| TRECHO DO TEXTO |
════
Separei da alemoa mas não do desejo de buscar uma vida mais saudável. Um amigo biólogo me falou da propriedade que adquiriu no Rio do Ouro em Maquiné, era uma terra bem barata pela precariedade de acesso. Não tinha estradas, pontes ou mesmo luz. Me interessei porque a localidade prometia natureza intocada, água potável abundante e silêncio, coisas que me são muito caras e os recursos de um professor são sempre limitadíssimos. Ali cheguei com muita disposição para construir uma casa sustentável e produzir meus próprios alimentos. A ignorância de um neorural logo mostrou suas garras, fui aprendendo duramente conhecimentos que na roça todos sabem, mas para mim eram objetos de estudo formal. Rocei um eito e fiquei feliz: pronto, agora está roçado. Mas meu amigo biólogo logo me frustrou, daqui um mês estaria tudo crescido de novo. Tomei o cuidado de preservar uma planta que achei lindíssima, com grandes flores brancas que perfumavam todo o ambiente, aqui chamada de caeté, mas em outros lugares conhecida como lírio do brejo. Ele me disse que aquilo era um inço desgraçado, uma planta exótica, que era quase impossível de remover e tinha mudado definitivamente a flora e a fauna local. Em toda beira de rio ou grota, o caeté tinha invadido e tomado conta, mas achei que era só uma bela planta nativa, estava tão integrada ao meio ambiente. Aos poucos fui percebendo outras invasões mais óbvias, mas que quando o ser humano urbano vê, desavisado, nem percebe. Grandes plantações de eucalipto e pinus que crescem rápido e tem troncos retos, foram as preferidas pelos agricultores que tiveram que abandonar as colônias depois do surgimento das leis ambientais que proibiam a queimada. Mesmo algumas daquelas lindas árvores floridas no meio da floresta também não eram nativas, mas sim trazidas de longe, a uva do Japão. Os próprios moradores eram pessoas de fora, como eu, exóticos poloneses, italianos e alemães, que estando há muito mais tempo ali, já estavam integrados a paisagem, como a uva do Japão ou os eucaliptos. Como qualquer inço, eu estava determinado a sobreviver ali naquele meio ambiente e, com grande dificuldade, consegui firmar raízes.
════
| Registros salvos |
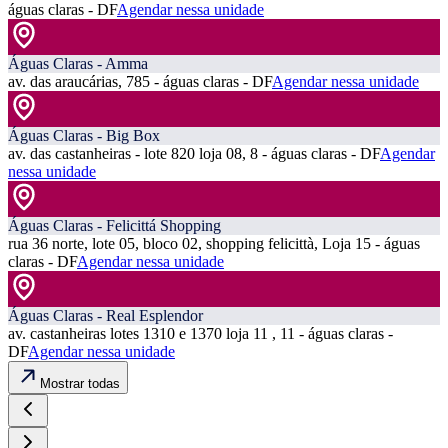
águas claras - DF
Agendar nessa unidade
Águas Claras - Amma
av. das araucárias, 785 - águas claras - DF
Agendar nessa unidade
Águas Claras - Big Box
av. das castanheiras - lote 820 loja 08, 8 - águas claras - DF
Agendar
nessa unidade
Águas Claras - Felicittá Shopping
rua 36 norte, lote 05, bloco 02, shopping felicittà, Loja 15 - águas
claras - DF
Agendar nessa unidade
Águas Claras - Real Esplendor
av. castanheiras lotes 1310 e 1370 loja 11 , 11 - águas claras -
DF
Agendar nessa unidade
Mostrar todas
════
| ENUNCIADO |
Escreva a continuação do relato sobre a vida no Rio do Ouro, começando logo depois da última frase.

| RESPOSTA |
Como agricultor, percebi que morreria. Meu sistema nervoso buscou alternativas de recursos energéticos para meu empreendimento. Trabalhei numa serraria onde me foi possível entender para que tantas plantações de pinus e eucaliptos: rendem muito dinheiro para quem tem uma terrinha. A minha história de intenso trabalho braçal para garantir o sustento era agora igual a qualquer vizinho, apesar de minha total ignorância em relação aos assuntos da terra. Mas na serraria também ganhava muito pouco, eu teria que buscar alternativas melhores. Fiz concurso do estado para voltar a ser professor, profissão que havia decidido abandonar. Com a estabilidade financeira vinda de meu salário de docente, consegui os recursos energéticos necessários para prosseguir naquele sonho de morar no mato. Como educador profissional, percebi que o ser humano que aqui reside, em sua maioria, é de extrema rudeza, necessária para sobreviver em meio ambiente tão hostil. Tive alunos e alunas que com dez anos já tinham as mãos calejadas e feridas do árduo trabalho com foices e enxadas. A escola era lamentada por eles e seus pais como um mal necessário para ter acesso aos recursos do programa federal Bolsa Família. Troquei de escola atrás de uma remuneração melhor fazendo um concurso do município de Osório. Lá encontrei alunos indígenas, Mbyá Guarani, educados e silenciosos, muito diferentes dos alunos comuns. Eles, como as plantas nativas, mal abrem a boca, talvez sufocados por seres humanos exóticos, vindos de outros meio ambientes, lutam por um lugarzinho ao sol, com grande dificuldade.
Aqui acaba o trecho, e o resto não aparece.